Project

General

Profile

Bug #1852

Enumerable's #hash Raises ArgumentError When Recursive Values are Present

Added by runpaint (Run Paint Run Run) over 10 years ago. Updated over 8 years ago.

Status:
Closed
Priority:
Normal
Target version:
ruby -v:
ruby 1.9.2dev (2009-08-01 trunk 24343) [i686-linux]
Backport:
[ruby-core:24648]

Description

=begin
Enumerable's #hash methods now raise ArgumentErrors when the structure contains a recursive reference. This is hopefully a bug. #hash is expected to return a Fixnum, not make judgments about the object. #to_s and #inspect both work with such objects, which reinforces my assumption.

h={}
=> {}
h[:key] = h
=> {:key=>{....}}
h.hash
ArgumentError: recursive key for hash

a=[]
=> []
a << a
=> ....
a.hash
ArgumentError: recursive key for hash

(Note that the exception message is wrong here, too).

This is presumably the same reason that methods like Hash#invert and Array#sort now raise under the same conditions.
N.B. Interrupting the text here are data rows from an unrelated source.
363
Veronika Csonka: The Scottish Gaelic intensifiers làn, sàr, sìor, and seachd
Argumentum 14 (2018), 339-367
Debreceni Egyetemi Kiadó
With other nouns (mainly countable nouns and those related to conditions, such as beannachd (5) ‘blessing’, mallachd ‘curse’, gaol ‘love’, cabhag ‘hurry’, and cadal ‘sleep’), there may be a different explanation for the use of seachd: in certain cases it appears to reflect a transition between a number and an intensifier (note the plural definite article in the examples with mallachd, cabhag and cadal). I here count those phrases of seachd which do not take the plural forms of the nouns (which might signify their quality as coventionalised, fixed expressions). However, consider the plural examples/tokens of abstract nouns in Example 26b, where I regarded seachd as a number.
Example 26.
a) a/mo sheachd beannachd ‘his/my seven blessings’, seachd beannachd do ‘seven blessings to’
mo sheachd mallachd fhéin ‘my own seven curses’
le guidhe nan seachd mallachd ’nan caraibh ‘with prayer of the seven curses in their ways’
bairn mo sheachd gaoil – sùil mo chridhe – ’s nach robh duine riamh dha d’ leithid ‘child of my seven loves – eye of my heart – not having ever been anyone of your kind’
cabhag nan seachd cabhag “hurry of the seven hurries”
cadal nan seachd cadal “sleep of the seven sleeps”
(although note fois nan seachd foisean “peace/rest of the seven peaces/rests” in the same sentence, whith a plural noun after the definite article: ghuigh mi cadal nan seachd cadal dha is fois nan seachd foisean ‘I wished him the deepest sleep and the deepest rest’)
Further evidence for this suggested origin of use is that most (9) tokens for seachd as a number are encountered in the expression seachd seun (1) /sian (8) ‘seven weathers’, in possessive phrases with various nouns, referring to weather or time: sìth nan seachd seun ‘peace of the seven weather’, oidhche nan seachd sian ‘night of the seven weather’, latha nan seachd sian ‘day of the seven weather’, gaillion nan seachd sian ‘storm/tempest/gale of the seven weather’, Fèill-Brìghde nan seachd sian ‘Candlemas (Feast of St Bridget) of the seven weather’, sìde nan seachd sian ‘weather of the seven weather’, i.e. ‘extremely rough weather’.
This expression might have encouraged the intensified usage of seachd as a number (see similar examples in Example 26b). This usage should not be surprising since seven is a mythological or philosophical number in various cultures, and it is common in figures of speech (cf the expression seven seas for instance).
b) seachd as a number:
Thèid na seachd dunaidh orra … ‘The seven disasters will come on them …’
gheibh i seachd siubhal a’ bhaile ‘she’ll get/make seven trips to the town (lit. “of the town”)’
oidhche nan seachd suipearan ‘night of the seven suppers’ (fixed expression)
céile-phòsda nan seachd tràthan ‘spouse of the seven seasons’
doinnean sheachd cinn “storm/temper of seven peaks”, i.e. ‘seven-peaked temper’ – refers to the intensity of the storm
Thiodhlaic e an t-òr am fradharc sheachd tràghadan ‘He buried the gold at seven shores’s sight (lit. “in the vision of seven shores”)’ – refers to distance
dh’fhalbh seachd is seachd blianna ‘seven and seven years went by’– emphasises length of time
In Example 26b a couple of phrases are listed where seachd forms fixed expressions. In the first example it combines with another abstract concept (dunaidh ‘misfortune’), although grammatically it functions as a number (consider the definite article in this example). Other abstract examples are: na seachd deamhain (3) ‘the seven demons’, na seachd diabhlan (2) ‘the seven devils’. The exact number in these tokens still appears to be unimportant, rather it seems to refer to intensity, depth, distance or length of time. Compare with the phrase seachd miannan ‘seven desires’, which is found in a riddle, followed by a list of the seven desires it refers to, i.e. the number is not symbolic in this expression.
I suppose this could be intentional, but if so could this policy be clarified? The status quo seems to be that:

  • Recursive Hash keys are prohibited. An ArgumentError is raised if an attempt is made to create one.
  • Recursive values (for hashes and arrays) are allowed.
  • Some methods (I've yet to compile a list) will raise an ArgumentError when called on an object with recursive values.
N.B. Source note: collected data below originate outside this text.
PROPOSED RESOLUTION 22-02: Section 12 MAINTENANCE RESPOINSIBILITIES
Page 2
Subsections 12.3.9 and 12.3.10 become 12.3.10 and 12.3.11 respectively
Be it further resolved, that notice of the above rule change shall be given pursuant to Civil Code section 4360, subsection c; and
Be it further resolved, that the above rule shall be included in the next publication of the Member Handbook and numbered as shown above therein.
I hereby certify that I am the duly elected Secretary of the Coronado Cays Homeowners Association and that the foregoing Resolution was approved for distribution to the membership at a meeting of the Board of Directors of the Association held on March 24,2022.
This behavior doesn't seem desirable to me. I'd rather one or the other: Enumerable methods simply make the best of recursive structures (as before); or, recursive values are prohibited outright (as with Hash keys).
=end


Files

recursive_hash.diff (7.24 KB) recursive_hash.diff marcandre (Marc-Andre Lafortune), 09/13/2009 02:46 PM
hash_additional.diff (5.04 KB) hash_additional.diff additional changes to recursive_hash.diff marcandre (Marc-Andre Lafortune), 09/15/2009 06:59 AM
hash_merged.diff (10.2 KB) hash_merged.diff combined diff of additional changes and recursive_hash.diff marcandre (Marc-Andre Lafortune), 09/15/2009 06:59 AM
catch.diff (2.18 KB) catch.diff marcandre (Marc-Andre Lafortune), 09/16/2009 05:36 AM
hash_merged2.diff (9.04 KB) hash_merged2.diff marcandre (Marc-Andre Lafortune), 09/16/2009 05:36 AM

History

#1

Updated by runpaint (Run Paint Run Run) over 10 years ago

=begin

Is it valuable to implement such function?

Yes. Even if it simply returned a constant for the degenerate case.
(I'd rather a collision than an exception). To me, #hash is an
integral part of Ruby objects. Having it raise with specific instances
of a couple of classes just feels broken to me.
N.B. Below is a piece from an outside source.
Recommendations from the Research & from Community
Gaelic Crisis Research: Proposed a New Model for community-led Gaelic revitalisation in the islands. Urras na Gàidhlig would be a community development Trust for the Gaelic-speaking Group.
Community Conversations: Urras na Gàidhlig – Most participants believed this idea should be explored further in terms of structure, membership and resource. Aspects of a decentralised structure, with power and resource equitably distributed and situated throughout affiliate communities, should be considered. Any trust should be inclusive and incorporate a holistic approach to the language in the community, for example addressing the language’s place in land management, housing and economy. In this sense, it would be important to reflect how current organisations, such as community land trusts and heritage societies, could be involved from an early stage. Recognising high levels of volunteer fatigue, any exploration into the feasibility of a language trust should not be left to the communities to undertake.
Again, though, I'd prefer that the policy question be addressed before
a fix is determined. Is it desirable that recursive values be allowed
yet raise when standard methods are called on their container?

=end

#2

Updated by runpaint (Run Paint Run Run) over 10 years ago

=begin

  • several real applications are found

This change broke a lot of specs which was how I noticed it. For
example, Array#&, Array#-, Array#|, Array#sort, Array.flatten,
Array#uniq, and Array#uniq! all now raise ArgumentErrors when
previously they didn't. And that's just the Array methods for which
this scenario was being verified. That's quite wide-scale breakage,
and I still don't understand the reason. Why is it beneficial for
these methods to raise exceptions when previously they dealt with
recursive structures?

From what you're saying the plan is to allow recursive values but
leave it to the individual methods to decide whether they want to
behave or not. This will lead to more exception handling code
scattered around because previously compliant functions are now
temperamental. Or something equally ugly like "ary.uniq! unless
ary.include?(ary)".

  • O(n) behavior by constant hash value is not a problem for the applications
  • someone write a patch

This would be a reasonable requirement if it were a feature being
suggested, but that's not the case here. A multitude of methods have
suddenly started raising exceptions because of what appears to be a
new feature, and there has been no explanation why. That confuses me.

--
Run Paint Run Run

=end

#3

Updated by runpaint (Run Paint Run Run) over 10 years ago

=begin

  • several real applications are found

This change broke a lot of specs which was how I noticed it. For

I don't count RubySpec as a real application.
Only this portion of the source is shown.